# Phase 2 Extraction Plan

This plan defines how rules will be produced in controlled batches without reproducing the books.

## Non-negotiables (carried into Phase 2)

* No full-book OCR/transcription.
* No long verbatim passages.
* Rules are paraphrased and capped (`rule_text` ≤ 800 chars).
* Every rule includes at least one source pointer in `source_refs`.
* If a rule depends on exact wording, the rule still paraphrases but must include:
  * `rule_text`: “Exact wording required—refer to pointer”
  * plus a usable pointer.

Primary reference PDFs for pointer extraction:

* The Chicago Manual of Style (18th ed).pdf
* Robert Bringhurst – The Elements of Typographic Style.pdf

## Output batching format

When you say: `EXTRACT <CATEGORY> [<SCOPE>]`

I will output a bundle that includes:

1. **Rules NDJSON** (150–250 rule records)
   * Path: `spec/rules/<category>/<batch_id>.ndjson`
   * One JSON object per line, validated against `spec/schema/rule.schema.json`.

2. **Index deltas** for that category
   * `spec/indexes/keywords_<category>.json`
   * `spec/indexes/source_refs_<category>.json`
   * `spec/indexes/coverage_delta_<category>.json`

3. **Coverage notes** report
   * Short Markdown report describing enforcement split (lint/typeset/postrender/manual)
   * plus any known gaps or manual-only areas

## Batch naming

`<batch_id>` format:

* `v1_<category>_<nnn>` (e.g. `v1_punctuation_001`)

Batches are append-only:

* If rules need revision, mark old rule `deprecated`, add a new rule ID (or new version segment) and keep both records.

## Pointer scheme details

Pointer strings live in `source_refs[]` and are **not** quotes.

Preferred pointer format:

* `CMOS18 §<section> p<book_page>`
* `BRING §<section> p<book_page>`
* Optional disambiguation: `(scan p<pdf_page_index>)`

Example pattern (not a quote):

* `CMOS18 §6.1 p377 (scan p10)`

Notes:

* “book_page” uses the printed page number in the book when present (arabic or roman).
* “scan p” uses the PDF page index when printed page numbers are ambiguous.

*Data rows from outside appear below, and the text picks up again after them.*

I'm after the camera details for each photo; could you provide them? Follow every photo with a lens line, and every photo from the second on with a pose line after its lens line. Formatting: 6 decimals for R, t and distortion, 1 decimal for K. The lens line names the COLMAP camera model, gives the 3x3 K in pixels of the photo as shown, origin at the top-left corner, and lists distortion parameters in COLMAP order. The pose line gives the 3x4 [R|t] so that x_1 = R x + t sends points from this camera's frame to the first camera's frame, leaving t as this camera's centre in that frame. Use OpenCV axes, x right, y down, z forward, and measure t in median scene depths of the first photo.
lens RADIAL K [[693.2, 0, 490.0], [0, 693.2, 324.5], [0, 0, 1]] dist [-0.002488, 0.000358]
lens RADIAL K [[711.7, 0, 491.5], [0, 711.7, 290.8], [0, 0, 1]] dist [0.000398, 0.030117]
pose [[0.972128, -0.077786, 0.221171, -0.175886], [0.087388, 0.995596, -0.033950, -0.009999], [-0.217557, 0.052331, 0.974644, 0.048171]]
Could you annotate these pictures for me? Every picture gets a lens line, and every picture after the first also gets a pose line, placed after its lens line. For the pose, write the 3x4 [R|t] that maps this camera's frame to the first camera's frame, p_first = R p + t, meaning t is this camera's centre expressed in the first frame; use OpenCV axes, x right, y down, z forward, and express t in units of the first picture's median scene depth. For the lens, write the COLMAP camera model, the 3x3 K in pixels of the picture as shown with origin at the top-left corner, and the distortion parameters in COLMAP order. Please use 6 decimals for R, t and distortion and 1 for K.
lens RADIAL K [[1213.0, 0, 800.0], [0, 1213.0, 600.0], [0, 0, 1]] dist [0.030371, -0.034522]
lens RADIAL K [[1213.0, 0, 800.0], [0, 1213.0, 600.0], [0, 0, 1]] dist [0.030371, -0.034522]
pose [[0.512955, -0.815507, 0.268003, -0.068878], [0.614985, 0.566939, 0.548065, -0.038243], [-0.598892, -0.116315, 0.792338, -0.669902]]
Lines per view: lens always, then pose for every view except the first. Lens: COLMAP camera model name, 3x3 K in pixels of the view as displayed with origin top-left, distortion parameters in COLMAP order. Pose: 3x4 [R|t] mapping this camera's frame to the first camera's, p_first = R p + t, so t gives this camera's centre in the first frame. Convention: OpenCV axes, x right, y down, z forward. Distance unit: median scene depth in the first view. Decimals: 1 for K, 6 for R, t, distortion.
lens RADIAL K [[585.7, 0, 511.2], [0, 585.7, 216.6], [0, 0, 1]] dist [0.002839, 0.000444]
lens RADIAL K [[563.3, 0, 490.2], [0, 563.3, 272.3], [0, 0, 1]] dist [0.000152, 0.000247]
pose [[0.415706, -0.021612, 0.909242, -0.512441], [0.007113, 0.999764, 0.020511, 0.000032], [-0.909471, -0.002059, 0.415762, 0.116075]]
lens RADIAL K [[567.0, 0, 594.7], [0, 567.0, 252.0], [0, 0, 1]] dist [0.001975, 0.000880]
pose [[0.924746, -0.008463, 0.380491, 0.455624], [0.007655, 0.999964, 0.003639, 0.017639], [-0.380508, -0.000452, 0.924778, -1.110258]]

## Recommended extraction order (high-impact first)

1. numbers
2. punctuation
3. citations
4. headings
5. tables
6. figures
7. links
8. code
9. layout (widows/orphans, keeps, overflow)
10. front/back matter
11. accessibility
12. i18n

Rationale:

* Numbers/punctuation/citations most directly affect correctness and consistency.
* Layout rules benefit from having structure and tokens in place.

## Enforcement mapping guidelines (honest labeling)

* `lint`: detectable from AST or text normalization (spacing, punctuation patterns, citation fields).
* `typeset`: enforced via CSS/tokens/paged-media decisions.
* `postrender`: requires layout inspection after rendering.
* `manual`: cannot be reliably automated; must include `tags: ["manual_checklist=true"]` and be emitted into checklist outputs.

If a concept spans multiple enforcement layers:

* Prefer splitting into two rules:
  * one lint rule (source cleanliness)
  * one postrender rule (layout outcome)
* Use `dependencies` to link them.

## “Degraded mode” considerations during extraction

For each category batch, include some rules that specifically target degraded inputs:

* hard-wrap repair suggestions
* heading inference warnings
* link sanitation and encoding fixes
* Unicode normalization notes

These rules should generally be `warn` or `should`, unless they prevent corruption (then `must`).